The electricity runs from solar panels through an inverter. The inverter turns the power from direct current (DC) into alternating current (AC), providing solar electricity to power electronic appliances in the home or office.
As solar power is being produced during the day, and if appliances are in operation, solar power will run through a switchboard, thus powering appliances.
Any appliance that is AC powered can use solar powered electricity; lights, dishwashers, electric hot water cylinders, to name but a few.
If electrical appliances are switched off, or if excess solar power is being produced, the power gets sent to the grid and is measured by the meter box. Electricity retailers apply credits in exchange for energy produced. During the night, when solar power systems are not producing energy, power can be drawn from the grid. This can be paid for with credits earned
Reduced electricity bill
Protection against power price increases
Allows you to consume 100% renewable energy
No need for costly battery storage
The best way to optimise a return on investment with a grid-connected system is by utilising as much generated solar power as possible.
Using self-generated solar power is worth-while; why waste money on expensive grid power? (typically around 30 cents per kWh). Immediately taking advantage of solar power is the best option for return on investment. Using solar power directly is known as solar power self-consumption, you can find more information on solar power self-consumption.

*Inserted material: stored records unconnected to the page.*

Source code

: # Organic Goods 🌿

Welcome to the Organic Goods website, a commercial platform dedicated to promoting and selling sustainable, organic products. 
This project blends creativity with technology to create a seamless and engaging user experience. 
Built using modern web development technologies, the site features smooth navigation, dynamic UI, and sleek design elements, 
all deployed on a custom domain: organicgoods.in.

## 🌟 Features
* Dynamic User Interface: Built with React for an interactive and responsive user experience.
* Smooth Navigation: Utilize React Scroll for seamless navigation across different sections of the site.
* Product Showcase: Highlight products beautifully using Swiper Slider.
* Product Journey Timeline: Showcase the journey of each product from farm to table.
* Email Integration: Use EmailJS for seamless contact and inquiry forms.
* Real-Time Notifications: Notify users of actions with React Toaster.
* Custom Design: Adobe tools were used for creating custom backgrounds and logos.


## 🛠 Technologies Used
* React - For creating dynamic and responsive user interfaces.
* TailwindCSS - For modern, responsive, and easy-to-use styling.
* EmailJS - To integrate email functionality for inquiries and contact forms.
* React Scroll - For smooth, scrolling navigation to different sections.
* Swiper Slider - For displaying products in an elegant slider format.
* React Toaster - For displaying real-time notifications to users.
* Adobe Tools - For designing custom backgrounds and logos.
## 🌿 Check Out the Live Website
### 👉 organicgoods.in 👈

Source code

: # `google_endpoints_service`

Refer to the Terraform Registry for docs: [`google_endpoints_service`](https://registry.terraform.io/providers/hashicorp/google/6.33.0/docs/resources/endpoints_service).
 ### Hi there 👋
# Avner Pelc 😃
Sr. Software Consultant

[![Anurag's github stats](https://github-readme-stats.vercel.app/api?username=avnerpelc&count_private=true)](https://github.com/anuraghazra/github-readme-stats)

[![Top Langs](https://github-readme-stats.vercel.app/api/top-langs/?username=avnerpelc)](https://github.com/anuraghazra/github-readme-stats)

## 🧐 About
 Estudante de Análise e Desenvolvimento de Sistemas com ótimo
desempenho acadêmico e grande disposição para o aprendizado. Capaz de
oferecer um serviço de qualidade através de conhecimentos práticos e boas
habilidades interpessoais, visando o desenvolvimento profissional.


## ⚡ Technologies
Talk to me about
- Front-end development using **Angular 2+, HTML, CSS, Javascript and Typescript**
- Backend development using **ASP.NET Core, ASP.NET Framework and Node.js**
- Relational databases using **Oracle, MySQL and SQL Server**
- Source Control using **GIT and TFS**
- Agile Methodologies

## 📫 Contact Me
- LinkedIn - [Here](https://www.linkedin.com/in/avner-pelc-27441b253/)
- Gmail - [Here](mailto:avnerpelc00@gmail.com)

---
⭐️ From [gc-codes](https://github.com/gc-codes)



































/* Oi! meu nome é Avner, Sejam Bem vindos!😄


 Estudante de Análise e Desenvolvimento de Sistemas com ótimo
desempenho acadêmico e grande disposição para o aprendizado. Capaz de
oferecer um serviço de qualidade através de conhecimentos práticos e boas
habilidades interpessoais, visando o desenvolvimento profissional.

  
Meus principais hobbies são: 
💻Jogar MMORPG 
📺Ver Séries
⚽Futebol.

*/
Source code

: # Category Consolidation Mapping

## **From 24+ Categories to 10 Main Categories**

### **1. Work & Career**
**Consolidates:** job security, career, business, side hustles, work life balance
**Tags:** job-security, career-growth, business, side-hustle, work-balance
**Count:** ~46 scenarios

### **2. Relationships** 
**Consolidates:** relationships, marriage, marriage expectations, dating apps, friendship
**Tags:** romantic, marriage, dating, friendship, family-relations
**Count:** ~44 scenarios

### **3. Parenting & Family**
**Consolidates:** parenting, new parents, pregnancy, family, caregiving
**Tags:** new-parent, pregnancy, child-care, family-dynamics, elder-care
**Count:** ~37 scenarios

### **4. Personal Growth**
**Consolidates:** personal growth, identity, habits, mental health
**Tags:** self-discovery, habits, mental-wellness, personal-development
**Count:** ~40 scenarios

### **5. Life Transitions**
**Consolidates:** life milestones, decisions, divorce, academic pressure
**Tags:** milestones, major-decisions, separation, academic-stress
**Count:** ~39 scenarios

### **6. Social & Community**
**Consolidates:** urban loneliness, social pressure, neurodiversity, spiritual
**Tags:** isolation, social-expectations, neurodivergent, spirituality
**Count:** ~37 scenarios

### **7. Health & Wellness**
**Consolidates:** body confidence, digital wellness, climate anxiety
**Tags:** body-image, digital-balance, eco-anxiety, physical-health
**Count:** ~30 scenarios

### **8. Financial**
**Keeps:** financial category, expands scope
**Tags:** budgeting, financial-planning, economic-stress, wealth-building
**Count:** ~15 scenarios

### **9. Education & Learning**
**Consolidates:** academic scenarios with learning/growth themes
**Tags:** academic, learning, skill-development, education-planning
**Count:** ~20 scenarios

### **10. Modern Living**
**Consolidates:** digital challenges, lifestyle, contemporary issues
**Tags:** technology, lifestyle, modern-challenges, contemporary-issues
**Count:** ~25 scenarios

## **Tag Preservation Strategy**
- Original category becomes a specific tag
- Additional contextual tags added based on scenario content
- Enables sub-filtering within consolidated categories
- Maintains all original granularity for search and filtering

Separate line items will be viewable on the power bill each month; On the first line is the amount of power used, the price per unit and the total cost of power used (imported power). The second line shows the amount of solar power exported to the grid, the price per unit the energy retailer is paying, and the total credit amount received from exporting power. This credited amount will be subtracted from the total cost of power used.
Find out what different energy retailers pay for exported solar power here.
Standard solar panels have at least a dozen silicon squares within the frame (solar cells). Solar cells convert sunlight (photons) into an electrical current.
Silicon is a semiconductor; it’s able to absorb a percentage of the photons emitted by the sun as they hit the solar cells. As the solar cells are bombarded with photons, the electrons are knocked loose, allowing them to flow freely.
The solar cells have an electric field that allow loose electrons to flow in one direction. Metal contacts (both on top and the bottom of solar cells) allow the current to be fed through a solar cable to reach the solar inverter. As DC electricity is created via solar cells, the inverter converts the current into AC electricity; you then have electricity to be used however you choose!